Do you share the feeling that the current debate over vaccination is significantly dividing society?
It annoys people unnecessarily. It is true. I tend to observe the tendency to “etch” more and more in different places. At first it looks like small cracks, later the company is “fragmented”. And such, of course, better controlled. Here again, I must say that the interests of bringing a rift between people are not fair. I just want people to use their brains. In order to consult with someone, they agreed, verified information from both sides. And then they made a responsible decision. I was vaccinated because I didn’t want to take responsibility for taking the place of who knows how long in a ward where younger people can recover in the meantime. Besides, I wouldn’t want to pass it on to three generations of my own family like anyone else. But let everyone change their minds. Freedom is also challenging, because it is associated with the very responsibility as the fact that one must not think only of oneself. My freedom ends where the freedom of the other begins. So I have to think of the others too.

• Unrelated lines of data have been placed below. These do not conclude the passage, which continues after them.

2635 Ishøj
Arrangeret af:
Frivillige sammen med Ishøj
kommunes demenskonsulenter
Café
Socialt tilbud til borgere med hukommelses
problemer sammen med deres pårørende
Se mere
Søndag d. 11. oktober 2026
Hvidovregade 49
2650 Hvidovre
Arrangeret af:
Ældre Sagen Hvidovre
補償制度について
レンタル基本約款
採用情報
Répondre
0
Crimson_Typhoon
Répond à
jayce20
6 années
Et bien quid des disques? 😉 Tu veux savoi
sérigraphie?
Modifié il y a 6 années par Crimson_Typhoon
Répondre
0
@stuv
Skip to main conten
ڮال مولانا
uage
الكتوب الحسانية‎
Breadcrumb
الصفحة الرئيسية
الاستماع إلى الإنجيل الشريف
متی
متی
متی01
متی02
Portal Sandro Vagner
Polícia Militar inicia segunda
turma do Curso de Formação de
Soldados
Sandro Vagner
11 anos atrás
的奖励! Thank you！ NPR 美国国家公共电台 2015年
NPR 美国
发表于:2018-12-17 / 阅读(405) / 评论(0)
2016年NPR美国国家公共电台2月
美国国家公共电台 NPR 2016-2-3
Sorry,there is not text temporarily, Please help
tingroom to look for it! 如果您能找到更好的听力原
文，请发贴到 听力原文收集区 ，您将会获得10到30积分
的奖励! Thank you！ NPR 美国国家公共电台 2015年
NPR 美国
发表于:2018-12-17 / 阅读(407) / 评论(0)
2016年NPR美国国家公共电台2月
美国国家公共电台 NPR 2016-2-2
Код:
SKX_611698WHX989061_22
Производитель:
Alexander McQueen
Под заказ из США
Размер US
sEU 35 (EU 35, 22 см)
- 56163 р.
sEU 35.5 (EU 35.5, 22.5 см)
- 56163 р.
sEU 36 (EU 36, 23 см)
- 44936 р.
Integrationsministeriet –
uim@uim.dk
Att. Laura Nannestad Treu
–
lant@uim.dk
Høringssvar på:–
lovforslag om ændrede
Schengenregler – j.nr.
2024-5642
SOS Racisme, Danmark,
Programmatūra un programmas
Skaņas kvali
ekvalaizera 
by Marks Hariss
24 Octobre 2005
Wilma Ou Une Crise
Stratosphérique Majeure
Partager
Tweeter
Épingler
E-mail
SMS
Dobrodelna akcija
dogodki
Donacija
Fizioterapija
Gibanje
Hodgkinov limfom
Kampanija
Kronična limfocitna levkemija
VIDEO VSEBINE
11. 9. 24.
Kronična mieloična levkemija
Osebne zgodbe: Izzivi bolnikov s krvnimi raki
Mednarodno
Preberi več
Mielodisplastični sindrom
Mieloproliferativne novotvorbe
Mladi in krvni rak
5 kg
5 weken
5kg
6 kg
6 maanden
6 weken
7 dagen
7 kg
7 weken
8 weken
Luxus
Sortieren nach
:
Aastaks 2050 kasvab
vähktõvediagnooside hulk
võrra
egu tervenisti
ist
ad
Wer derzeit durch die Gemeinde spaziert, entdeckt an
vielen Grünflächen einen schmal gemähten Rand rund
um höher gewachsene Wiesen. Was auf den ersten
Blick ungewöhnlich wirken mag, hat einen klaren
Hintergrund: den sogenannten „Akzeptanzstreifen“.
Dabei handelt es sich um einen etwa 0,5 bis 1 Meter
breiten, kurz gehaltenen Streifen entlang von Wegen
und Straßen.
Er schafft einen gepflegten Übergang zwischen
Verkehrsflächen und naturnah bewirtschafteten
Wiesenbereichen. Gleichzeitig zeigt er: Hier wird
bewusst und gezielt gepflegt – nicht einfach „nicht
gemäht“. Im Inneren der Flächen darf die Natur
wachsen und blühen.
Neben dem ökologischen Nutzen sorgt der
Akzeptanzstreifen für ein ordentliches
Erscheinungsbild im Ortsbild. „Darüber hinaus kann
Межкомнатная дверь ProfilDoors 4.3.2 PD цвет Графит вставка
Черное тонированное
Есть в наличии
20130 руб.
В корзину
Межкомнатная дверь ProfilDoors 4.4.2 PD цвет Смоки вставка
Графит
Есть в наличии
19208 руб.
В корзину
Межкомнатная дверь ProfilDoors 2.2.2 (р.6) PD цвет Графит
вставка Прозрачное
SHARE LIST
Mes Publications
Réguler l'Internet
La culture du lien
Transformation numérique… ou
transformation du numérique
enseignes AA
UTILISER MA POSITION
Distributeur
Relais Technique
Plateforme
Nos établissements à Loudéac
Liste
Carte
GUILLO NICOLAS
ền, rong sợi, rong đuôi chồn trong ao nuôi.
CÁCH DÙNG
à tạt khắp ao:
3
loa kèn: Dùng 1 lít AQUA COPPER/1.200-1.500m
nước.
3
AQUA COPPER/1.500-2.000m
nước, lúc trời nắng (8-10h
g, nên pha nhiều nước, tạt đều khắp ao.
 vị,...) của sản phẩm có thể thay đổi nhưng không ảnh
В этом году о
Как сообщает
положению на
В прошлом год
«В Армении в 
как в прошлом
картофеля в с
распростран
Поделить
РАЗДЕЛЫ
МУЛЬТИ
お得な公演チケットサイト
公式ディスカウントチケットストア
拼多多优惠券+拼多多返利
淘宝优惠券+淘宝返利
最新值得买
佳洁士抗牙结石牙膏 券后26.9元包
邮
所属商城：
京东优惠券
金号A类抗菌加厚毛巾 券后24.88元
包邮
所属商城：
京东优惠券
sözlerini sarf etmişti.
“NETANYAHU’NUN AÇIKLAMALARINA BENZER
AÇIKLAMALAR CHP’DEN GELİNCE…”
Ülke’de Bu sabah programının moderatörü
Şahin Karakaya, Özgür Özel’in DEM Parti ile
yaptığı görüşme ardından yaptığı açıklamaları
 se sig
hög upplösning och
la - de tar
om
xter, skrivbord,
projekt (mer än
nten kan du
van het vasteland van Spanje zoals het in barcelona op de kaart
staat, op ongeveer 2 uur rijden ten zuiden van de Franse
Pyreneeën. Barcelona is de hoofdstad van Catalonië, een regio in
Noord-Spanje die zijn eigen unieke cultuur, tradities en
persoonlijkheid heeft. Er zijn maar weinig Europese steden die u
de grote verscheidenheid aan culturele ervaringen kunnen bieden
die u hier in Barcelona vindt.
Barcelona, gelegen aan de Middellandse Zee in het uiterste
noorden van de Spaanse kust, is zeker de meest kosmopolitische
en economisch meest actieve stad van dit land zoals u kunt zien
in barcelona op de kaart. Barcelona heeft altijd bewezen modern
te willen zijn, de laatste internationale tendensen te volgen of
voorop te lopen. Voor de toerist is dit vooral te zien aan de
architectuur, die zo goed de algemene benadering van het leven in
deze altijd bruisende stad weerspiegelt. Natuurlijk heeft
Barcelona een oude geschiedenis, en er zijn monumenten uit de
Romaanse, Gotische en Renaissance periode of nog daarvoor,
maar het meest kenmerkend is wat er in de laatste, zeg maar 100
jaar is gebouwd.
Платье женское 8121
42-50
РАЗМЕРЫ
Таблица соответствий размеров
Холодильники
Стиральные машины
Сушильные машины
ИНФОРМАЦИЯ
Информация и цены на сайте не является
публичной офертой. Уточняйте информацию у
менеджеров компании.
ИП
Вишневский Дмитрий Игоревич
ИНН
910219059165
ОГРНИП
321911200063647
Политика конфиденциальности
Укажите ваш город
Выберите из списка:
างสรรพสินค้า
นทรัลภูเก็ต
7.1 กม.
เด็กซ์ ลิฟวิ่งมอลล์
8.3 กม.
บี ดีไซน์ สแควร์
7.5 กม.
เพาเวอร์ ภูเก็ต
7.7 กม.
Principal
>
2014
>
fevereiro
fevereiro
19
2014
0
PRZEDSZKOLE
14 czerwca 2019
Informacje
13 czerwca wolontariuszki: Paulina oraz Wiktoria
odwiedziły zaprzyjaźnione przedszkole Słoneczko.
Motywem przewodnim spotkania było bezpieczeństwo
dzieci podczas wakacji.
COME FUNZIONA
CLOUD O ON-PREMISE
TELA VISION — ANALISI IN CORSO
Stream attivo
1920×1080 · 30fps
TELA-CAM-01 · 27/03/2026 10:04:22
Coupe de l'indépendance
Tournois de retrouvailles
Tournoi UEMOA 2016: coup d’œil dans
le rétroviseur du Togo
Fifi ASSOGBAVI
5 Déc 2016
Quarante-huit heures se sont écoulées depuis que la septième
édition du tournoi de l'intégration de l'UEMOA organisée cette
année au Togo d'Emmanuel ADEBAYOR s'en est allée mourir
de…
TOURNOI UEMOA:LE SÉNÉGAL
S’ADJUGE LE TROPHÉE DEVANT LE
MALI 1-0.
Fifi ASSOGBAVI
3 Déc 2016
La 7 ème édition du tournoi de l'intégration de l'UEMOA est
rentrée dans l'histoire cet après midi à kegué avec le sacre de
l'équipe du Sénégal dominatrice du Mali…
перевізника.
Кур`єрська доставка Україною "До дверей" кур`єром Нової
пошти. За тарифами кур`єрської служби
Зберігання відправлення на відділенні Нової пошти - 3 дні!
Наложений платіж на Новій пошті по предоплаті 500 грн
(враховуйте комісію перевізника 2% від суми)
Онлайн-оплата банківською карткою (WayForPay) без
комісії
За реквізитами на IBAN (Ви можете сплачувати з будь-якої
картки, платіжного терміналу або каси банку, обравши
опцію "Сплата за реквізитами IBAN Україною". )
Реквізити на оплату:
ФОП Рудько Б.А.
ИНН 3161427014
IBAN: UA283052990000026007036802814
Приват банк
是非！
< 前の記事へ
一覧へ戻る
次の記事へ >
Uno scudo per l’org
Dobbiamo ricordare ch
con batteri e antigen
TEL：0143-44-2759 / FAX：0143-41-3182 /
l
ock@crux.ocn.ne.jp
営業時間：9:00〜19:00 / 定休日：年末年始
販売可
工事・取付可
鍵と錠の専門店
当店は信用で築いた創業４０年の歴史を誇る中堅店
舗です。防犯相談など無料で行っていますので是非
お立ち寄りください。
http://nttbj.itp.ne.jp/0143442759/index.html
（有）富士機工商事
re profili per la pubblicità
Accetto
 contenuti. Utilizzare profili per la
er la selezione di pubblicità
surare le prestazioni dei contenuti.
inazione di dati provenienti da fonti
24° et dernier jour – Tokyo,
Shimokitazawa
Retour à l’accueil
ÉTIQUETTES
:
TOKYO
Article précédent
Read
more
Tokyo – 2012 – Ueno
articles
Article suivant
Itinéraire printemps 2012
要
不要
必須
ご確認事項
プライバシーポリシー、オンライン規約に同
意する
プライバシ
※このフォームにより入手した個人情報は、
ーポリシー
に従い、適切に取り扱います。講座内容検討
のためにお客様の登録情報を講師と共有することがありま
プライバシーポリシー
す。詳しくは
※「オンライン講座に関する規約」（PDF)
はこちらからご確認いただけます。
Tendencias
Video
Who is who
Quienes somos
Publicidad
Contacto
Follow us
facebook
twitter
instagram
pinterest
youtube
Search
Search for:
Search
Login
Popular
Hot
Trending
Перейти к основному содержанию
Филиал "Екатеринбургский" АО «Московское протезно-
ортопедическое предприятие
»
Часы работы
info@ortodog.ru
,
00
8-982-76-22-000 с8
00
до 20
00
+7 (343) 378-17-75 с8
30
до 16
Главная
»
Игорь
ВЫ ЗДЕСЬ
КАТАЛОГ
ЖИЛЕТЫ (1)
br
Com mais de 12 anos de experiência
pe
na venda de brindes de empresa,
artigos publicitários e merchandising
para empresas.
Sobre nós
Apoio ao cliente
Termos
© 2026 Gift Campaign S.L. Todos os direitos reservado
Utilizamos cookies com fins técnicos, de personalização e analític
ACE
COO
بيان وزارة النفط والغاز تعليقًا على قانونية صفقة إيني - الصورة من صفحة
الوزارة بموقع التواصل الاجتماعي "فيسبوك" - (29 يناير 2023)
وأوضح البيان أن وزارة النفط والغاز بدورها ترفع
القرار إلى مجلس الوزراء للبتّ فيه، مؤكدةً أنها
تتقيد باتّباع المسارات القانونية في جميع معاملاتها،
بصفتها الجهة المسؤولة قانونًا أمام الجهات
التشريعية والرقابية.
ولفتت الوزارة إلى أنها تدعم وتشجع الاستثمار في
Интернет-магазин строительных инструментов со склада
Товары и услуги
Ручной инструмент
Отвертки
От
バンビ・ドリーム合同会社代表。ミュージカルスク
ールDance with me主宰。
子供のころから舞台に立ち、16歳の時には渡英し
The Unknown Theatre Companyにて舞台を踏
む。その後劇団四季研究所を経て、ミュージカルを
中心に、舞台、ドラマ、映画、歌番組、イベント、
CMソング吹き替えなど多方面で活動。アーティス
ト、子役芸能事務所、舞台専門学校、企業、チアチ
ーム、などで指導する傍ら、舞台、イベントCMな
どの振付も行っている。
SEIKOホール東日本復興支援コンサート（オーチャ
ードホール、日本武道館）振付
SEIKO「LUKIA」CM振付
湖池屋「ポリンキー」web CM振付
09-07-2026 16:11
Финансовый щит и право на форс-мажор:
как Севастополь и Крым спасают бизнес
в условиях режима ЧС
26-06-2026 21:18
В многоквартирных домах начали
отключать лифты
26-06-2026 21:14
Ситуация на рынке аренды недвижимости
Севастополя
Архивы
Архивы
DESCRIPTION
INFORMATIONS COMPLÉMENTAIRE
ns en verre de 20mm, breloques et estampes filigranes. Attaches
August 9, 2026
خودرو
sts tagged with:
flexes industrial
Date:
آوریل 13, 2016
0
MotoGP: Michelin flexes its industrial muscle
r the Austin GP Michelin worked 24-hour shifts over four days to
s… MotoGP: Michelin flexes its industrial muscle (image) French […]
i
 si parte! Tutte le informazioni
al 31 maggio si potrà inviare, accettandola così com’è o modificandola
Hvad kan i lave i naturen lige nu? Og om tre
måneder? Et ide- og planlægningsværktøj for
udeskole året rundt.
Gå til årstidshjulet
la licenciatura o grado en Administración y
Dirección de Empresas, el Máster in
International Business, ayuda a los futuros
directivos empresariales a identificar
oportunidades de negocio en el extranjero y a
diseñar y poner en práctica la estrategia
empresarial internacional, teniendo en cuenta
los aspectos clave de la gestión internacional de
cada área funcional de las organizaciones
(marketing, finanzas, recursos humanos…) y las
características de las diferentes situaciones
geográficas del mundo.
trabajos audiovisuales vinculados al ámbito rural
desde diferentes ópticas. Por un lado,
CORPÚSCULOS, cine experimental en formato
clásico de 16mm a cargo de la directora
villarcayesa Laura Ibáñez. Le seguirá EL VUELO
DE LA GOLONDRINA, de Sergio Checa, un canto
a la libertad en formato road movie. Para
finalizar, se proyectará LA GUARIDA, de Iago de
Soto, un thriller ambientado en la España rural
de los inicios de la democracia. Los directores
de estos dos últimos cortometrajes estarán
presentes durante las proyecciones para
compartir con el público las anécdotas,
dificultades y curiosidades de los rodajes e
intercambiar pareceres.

At the ceremony of honorary citizenship, it was said that the word bravery expresses you. When you look back on your very varied life, do you see a unifying line in it? Whether bravery or an interest in human rights, freedom?
I think these are all beautiful things worth living for. They have value for me. Even what is valuable sometimes wants a sacrifice. And it’s completely normal. It’s not a big heroism.
Dana Němcová was born in 1934 in Most. She spent her childhood in Chomutov, in 1953 she went to Prague and studied psychology at the Faculty of Arts of Charles University, where she got along with Jiří Němec, a later clinical psychologist and philosopher. In 1955, they married and had seven children together. At the turn of the 1960s and 1970s, Dana Němcová worked as a lecturer at the medical publishing house Avicenum. Significant is the publication of the Young Woman’s Encyclopedia, which was published in 1972. In later editions, however, her name was omitted. In the 1975/76 school year, she worked as a psychologist at a nine-year primary boarding school for children with hearing impairments. However, her employment contract was not extended due to the StB, as at that time there was a lawsuit against The Plastic People of the Universe, which the couple provided to the Germans. In January 1977, they were also among the first to sign Charter 77. A year later, a former Charter spokesman stood for the establishment of the Committee for the Defense of the Unjustly Prosecuted, for which he spent half a year in a detention cell. After the Velvet Revolution, she was a member of the Federal Assembly. However, she left high politics and chaired the board of directors of Olga Havel’s Committee of Good Will. She also founded the Counseling Center for Refugees, where she worked for many years.